Analysis of the recognition technique presented here reveals that the use of fuzzy logic enhances the capabilities of a speech recognition system with little additional cost in either hardware or performance. For the male speaker, the fuzzy system performed considerably better than the crisp system. The results also showed that the fuzzy system degraded better than the crisp system as the information's uncertainty increased.

The ultimate goal of speech recognition is the design of a system capable of recognizing continuous speech from multiple speakers from a large vocabulary. Testing speakers using templates from other speakers should provide results that will aid in extending the system's ability to recognize speech from multiple speakers. In addition, clustering algorithms can be used to determine optimal templates for each word in the vocabulary and various segmentation threshold values should be tested to determine optimal levels for general recognition.

References
[DEMO83] De Mori, Renato. Computer Models of Speech Using Fuzzy Algorithms. Plenum, 1983.

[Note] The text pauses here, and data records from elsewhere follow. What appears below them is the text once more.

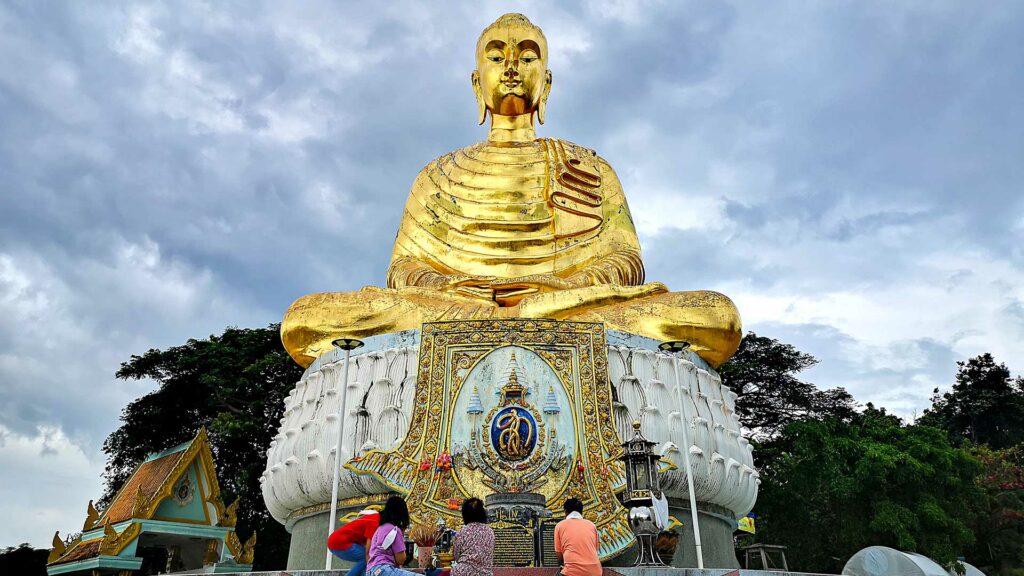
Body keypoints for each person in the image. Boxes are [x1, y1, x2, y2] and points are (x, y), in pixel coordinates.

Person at [367, 496, 417, 576]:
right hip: (384, 570)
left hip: (371, 571)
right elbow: (400, 560)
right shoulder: (395, 530)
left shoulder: (379, 529)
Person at [554, 498, 601, 576]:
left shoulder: (560, 526)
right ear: (581, 511)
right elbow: (595, 550)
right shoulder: (592, 525)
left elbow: (559, 555)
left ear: (565, 512)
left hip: (572, 572)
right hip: (596, 571)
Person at [327, 507, 380, 576]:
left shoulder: (375, 518)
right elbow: (369, 551)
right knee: (365, 558)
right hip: (339, 542)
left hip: (336, 540)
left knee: (365, 564)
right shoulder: (375, 521)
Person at [452, 498, 494, 576]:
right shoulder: (490, 531)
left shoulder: (462, 532)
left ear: (465, 515)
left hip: (462, 573)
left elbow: (456, 556)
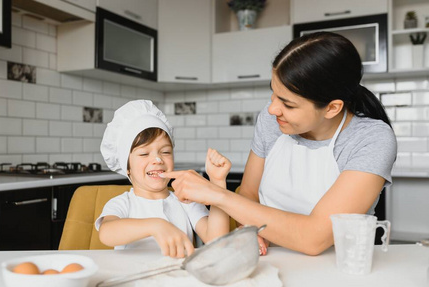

[FRIE68] Friedman, David H. Detection of Signals by Template Matching. Johns Hopkins University Press, 1968.

[KLIR95] Klir, George J., and Bo Yuan. Fuzzy Sets and Fuzzy Logic: Theory and Applications. Prentice-Hall, 1995.

[MILL95] Mills, Patrick M. "Fuzzy Speech Recognition." Thesis. University of South Carolina, 1995.

[WAIB90] Waibel, Alex and Kai-Fu Lee, ed. Readings in Speech Recognition. Morgan-Kaufmann, 1990.